**QUESTIONS ON THE MATERIAL**
1) Please reproduce word for word the stretch of the Tokyo Olympics piece from "The organisation was" through "in the village).".
2) Write what comes next in the Tokyo Olympics piece, picking up after its final sentence.

Yoshihide Suga, Japan’s Prime Minister, is a hard man to read. He has a sum total of one facial expression and lives up to the national stereotype of inscrutability. Still, I’m pretty sure I know what was going through his mind at the closing ceremony of the Tokyo Olympics on Sunday night: ‘Thank God, that’s over.'
The games were not the disaster that many, including this writer, feared. Two weeks’ ago in Coffee House I wondered if Tokyo 2020/1 would be the worst ever Olympics – and for a brief panicky period, when an astonishing 11th hour cancellation was mooted, that actually looked optimistic. But in the end, the show did go on. And it was, just about, all right on the night.
The organisation was certainly impressive: admitting, processing and manoeuvring around Tokyo 11,000 athletes and their entourages at a time of Covid restrictions, without significant problems, took some doing. Those beavering away behind the scenes, dealing with the million and one tiny details essential for a smoothly run games, deserve great credit. The athletes seem to have been well looked after and generally happy – save for a few grumbles (e.g. the ‘anti-sex’ beds in the village).
The actual sport was also better than many expected and for a few golden moments all the negativity surrounding this Olympics was banished from our minds by sheer athletic excellence. Norway’s Kirsten Warholm’s preternatural triumph in the 400 metre was the stand out, but there were tremendous performances from the phenomenal Sifan Hassan, Eliud Kipchoge and many more. And very few positive drugs tests have been reported (at least so far).
Nor, as had been feared, were the games seriously marred by politics. These may been have been the wokest Olympics ever, with a number of Japanese officials purged for speech crimes going back decades but political protests from athletes didn’t overwhelm the athletic achievements. A few ‘knees’ were taken in the women’s football, and the USA’s Raven Saunders waved her arms above her head in support of ‘her communities’; but the podiums were not exploited by social justice athletes. Overall, we heard more about BMX than BLM.

**Stored data**
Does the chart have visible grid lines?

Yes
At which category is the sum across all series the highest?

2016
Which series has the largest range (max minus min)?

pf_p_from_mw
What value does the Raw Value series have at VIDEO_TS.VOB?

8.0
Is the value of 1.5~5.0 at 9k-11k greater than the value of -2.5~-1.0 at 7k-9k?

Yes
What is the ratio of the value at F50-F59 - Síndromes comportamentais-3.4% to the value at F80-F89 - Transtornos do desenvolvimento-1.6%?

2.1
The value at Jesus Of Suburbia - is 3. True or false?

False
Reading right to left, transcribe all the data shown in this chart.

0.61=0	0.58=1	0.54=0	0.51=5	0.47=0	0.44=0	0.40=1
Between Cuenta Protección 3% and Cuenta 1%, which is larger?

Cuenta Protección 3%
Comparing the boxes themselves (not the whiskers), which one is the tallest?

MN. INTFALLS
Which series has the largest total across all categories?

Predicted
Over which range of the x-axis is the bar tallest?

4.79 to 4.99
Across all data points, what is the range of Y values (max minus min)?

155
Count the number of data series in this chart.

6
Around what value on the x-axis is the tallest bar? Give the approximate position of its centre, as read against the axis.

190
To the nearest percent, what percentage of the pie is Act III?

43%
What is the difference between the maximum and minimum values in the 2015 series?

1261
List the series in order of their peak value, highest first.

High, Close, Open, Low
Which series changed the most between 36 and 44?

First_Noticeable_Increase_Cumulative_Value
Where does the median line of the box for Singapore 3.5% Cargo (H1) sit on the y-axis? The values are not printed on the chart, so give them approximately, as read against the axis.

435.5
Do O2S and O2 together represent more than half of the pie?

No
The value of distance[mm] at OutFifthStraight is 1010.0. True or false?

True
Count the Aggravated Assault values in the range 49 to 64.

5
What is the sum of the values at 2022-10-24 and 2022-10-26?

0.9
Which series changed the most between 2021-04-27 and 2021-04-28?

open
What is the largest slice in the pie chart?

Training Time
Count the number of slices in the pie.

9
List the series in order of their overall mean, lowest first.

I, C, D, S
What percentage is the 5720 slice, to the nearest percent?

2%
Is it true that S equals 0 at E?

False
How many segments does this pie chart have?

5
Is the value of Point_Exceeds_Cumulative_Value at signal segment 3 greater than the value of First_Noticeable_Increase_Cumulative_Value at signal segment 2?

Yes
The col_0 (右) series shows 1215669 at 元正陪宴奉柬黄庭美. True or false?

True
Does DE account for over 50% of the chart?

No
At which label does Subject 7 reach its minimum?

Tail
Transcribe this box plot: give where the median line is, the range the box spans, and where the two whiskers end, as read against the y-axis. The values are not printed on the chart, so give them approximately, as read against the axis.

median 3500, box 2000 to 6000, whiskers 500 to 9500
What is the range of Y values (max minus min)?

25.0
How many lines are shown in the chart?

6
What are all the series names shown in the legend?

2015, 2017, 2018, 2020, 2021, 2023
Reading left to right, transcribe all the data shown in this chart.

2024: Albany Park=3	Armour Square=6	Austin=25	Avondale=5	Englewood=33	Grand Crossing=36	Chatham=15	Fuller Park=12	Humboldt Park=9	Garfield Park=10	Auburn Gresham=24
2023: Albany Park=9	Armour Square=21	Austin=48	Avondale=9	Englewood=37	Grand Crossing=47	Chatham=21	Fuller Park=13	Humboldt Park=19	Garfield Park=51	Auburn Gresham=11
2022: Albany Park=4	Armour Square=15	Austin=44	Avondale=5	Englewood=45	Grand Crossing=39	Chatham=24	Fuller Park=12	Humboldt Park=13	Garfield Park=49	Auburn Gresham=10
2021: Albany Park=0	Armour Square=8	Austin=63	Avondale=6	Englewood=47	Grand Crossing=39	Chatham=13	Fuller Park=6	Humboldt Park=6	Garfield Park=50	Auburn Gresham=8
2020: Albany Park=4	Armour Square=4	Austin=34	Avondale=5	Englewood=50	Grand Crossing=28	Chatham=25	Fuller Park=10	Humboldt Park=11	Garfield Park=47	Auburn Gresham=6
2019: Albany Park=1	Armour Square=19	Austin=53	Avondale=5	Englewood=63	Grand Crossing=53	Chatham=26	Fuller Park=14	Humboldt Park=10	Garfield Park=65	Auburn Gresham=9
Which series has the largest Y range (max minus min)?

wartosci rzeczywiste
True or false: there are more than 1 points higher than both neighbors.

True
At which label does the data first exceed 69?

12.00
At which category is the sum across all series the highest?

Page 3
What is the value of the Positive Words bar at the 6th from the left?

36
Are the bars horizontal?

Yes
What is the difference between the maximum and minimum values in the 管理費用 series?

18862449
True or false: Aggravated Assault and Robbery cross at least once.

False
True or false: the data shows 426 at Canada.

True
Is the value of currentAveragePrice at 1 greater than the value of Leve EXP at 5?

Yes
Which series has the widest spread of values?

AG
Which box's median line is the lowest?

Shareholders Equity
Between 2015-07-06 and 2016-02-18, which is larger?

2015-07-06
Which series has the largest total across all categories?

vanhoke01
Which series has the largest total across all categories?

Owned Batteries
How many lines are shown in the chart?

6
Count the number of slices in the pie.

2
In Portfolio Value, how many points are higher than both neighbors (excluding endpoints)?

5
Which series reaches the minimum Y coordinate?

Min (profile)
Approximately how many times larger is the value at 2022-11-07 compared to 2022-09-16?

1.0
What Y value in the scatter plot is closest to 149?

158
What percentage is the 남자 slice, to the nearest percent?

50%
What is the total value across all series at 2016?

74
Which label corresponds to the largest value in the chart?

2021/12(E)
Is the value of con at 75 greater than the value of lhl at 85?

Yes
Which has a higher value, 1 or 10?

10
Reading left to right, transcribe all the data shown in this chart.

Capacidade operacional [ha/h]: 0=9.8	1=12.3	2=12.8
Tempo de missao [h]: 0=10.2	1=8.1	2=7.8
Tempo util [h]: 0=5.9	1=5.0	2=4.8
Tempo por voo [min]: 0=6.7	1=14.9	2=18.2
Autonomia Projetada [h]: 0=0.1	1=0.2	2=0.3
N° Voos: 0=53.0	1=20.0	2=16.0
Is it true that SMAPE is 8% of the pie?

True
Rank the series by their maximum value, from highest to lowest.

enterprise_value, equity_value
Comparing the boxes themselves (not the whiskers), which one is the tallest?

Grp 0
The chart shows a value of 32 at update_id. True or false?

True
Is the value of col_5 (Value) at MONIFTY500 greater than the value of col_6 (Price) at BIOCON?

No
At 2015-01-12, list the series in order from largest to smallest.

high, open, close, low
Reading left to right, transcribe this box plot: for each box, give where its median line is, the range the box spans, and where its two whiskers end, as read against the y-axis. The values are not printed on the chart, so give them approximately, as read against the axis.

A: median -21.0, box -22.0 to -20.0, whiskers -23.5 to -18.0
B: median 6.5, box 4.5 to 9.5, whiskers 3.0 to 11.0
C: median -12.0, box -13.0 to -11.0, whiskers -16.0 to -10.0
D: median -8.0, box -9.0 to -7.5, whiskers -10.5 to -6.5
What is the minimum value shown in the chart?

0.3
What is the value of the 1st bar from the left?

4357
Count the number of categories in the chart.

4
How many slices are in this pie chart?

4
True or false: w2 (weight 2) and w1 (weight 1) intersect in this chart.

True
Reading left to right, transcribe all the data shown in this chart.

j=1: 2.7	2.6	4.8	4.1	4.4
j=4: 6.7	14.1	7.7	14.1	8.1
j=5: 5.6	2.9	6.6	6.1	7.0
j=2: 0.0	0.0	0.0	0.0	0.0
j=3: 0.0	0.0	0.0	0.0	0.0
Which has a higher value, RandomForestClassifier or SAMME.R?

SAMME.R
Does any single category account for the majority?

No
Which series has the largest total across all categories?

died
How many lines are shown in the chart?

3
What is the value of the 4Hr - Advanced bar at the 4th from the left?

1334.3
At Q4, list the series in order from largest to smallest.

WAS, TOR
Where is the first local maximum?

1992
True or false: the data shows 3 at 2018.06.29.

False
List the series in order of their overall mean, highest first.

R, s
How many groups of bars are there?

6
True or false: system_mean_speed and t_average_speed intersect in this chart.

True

**ANSWERS TO THIS EXERCISE**
1)
The organisation was certainly impressive: admitting, processing and manoeuvring around Tokyo 11,000 athletes and their entourages at a time of Covid restrictions, without significant problems, took some doing. Those beavering away behind the scenes, dealing with the million and one tiny details essential for a smoothly run games, deserve great credit. The athletes seem to have been well looked after and generally happy – save for a few grumbles (e.g. the ‘anti-sex’ beds in the village).

2)
However, any attempt to portray the games as a triumph must be heavily caveated. The sports are just part of an Olympics: it should also be a showcase for all that is best about the host city, and a precious experience for local people. From that perspective, while the ‘2020/1 Olympics’ may have gone OK, ‘The Tokyo Olympics 2020/1’ can hardly be said to have happened at all. Had it not been for the ubiquitous logos, the casual viewer might not have been aware that the games were taking place in Japan at all.
Tokyoites, who will pay for the whole thing, may well feel distinctly short-changed. While those who remember the ‘64 Tokyo games often speak of it as a time of great excitement and pride, few here are likely to look back on 2021 with any nostalgia at all. I work within walking distance of the Olympic stadium but saw no events and felt no more a part of this Olympics than if I had watched it at back home in Glasgow.
The absence of visitors robbed Tokyo of that special communal festival atmosphere that global sports competitions can engender, and was certainly here during the rugby World Cup in 2019. The sushi bars, izakayas and ramen shops, which should have been throbbing with tourists, locals, and journalists, were virtually empty. Many businesses, which had budgeted for an Olympic windfall saw no benefit from these games at all. My friend the robot concierge ‘Arisa’, who had been set for a busy fortnight helping lost tourists, was a forlorn neglected figure.
And then there was the heat... Nobody died at Tokyo 2020/1, but that was probably only down to luck, and the ban on spectators in the stadium. The closest we came to disaster was on the tennis court, where games were scheduled, absurdly, to begin at noon. Spanish player Paula Badosa was removed in a wheelchair suffering from heat exhaustion. Even in the supposedly cooler Sapporo there were a record 30 DNFs (did not finish) in the marathon. A lesson that must be learned from Tokyo 2020/1 is never to schedule in such conditions again, whatever the demands of a global TV audience.
Prime Minister Suga was certainly feeling the heat. If the games had been cancelled, or Covid deaths had surged, or there had been a tragedy, he would have been held responsible.
He can relax a bit now, but not for long. He faces re-election before the end of October and his chances are not considered good. Despite the Olympic ‘success’ his popularity rating has dropped to 35 per cent – a historic low and another of the many records set during these extraordinary games.